Juste le temps pour nous d’ouvrir nos dossiers pour expliquer, il nous interrompa en disant: je sais ce qui se passe. Le problème est que vous deux, vous ne vous entendez pas. alors je vous arrête pour deux infractions graves: Outrage à la personne du Chef de l’ Etat et Offense à la personne du chef de l’Etat.
Il nous intima l’ordre d’enlever chaussures, chaussettes, ceintures et montres et de monter dans la jeep. C’est ainsi que j’ai passé pour la première fois une nuit dans un cachot, avec mon collègue Muniakazi.

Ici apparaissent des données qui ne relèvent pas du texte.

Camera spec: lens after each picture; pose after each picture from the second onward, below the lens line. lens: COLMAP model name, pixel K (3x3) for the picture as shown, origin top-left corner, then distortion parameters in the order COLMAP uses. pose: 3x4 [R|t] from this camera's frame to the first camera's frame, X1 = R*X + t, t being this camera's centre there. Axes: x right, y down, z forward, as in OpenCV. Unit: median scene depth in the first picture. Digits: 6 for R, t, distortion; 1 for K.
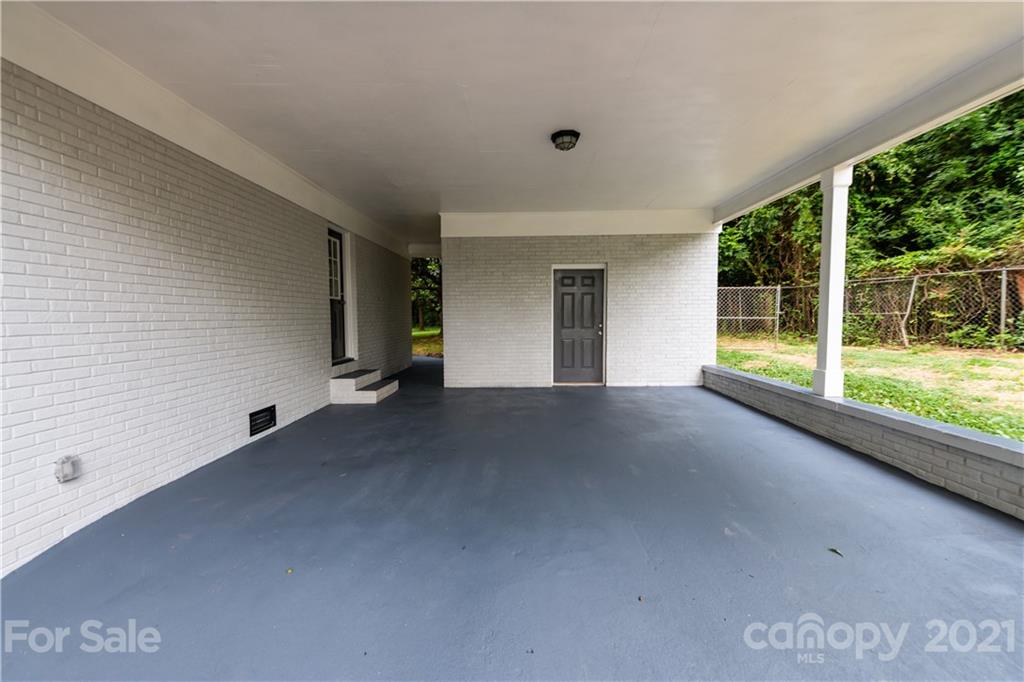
lens RADIAL K [[418.1, 0, 509.9], [0, 418.1, 338.8], [0, 0, 1]] dist [0.005916, -0.000746]
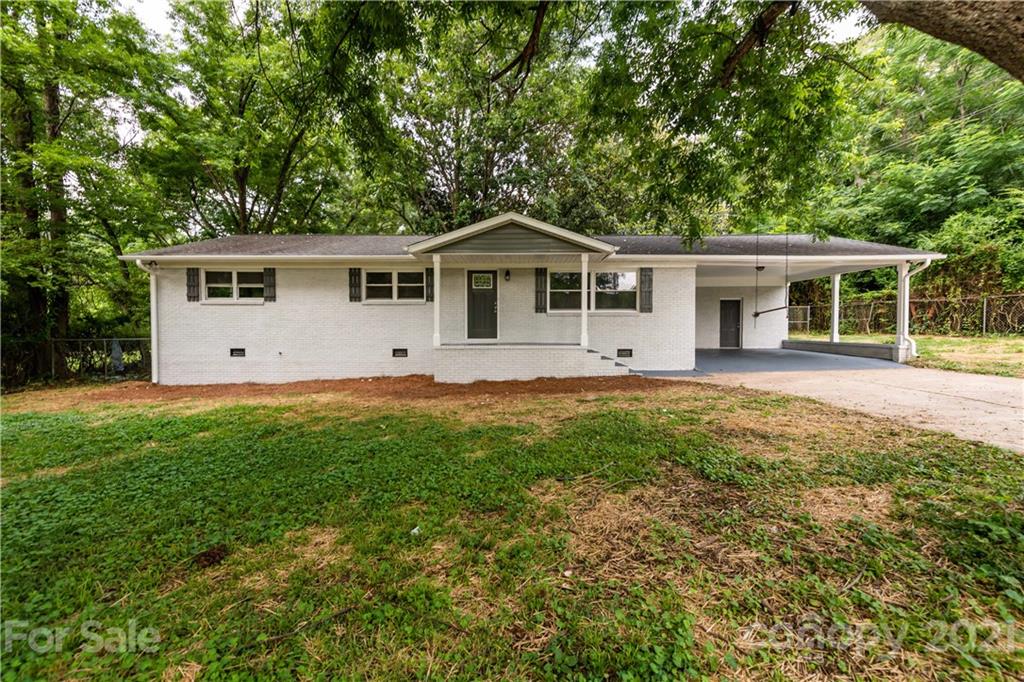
lens RADIAL K [[418.1, 0, 515.1], [0, 418.1, 340.7], [0, 0, 1]] dist [0.005916, -0.000746]
pose [[0.999983, 0.002578, 0.005256, -1.081828], [-0.002474, 0.999802, -0.019736, 0.116981], [-0.005306, 0.019723, 0.999791, -1.394262]]
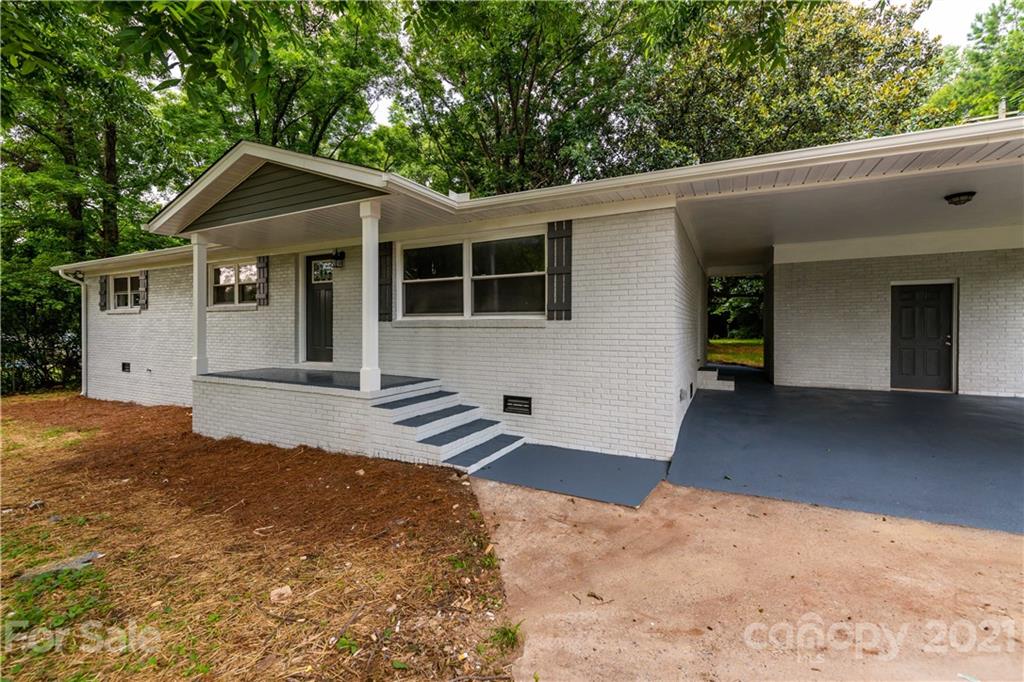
lens RADIAL K [[418.1, 0, 515.3], [0, 418.1, 326.2], [0, 0, 1]] dist [0.005916, -0.000746]
pose [[0.894109, 0.003070, -0.447839, -0.292577], [-0.026634, 0.998571, -0.046328, 0.021444], [0.447057, 0.053350, 0.892913, -0.451165]]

Le lendemain, le colonel revint vers 14h et nous demanda si nous nous étions entendus. Le temps de lui expliquer que nous sommes de simples agents, il nous interrompa encore et demanda qu’on nous transfère au cachot souterrain.
A ce moment Muniakazi craqua et demanda le téléphone pour parler à son Patron, je l’entendis crier sur son Patron. Monsieur Miko demanda de parler au Colonel et lui dit de lui donner deux heures car il était au Burundi. On nous renvoya alors au cachot. Une heure après, le colonel revint et appela le DT de Comcell. Je me présentai devant lui. Il me dit que j’étais libre car il a reçu le rapport que Comcell a cessé de brouiller. Il me prit à bord de sa voiture pour me ramener en ville. Une dame de la DSP m’offrît des babouches appelée <la gomme> car j’étais pieds nus. Le Colonel me déposa devant le restaurant <Chantilly>.
De la je marchai comme un vagabond jusqu’au bureau de Comcell où je trouvai mon épouse entrain de pleurer car elle était sans nouvelles de son mari.
Un jour après ma sortie, on relâcha aussi Muniakazi car Télécel avait aussi de son côté arrêté le brouillage.
C’était en fin, la fin de la guerre des fréquences à Kinshasa., qui eut lieu durant une bonne partie de l’année 1995.
Comme quoi, les télécoms mènent à tou, même au cachot.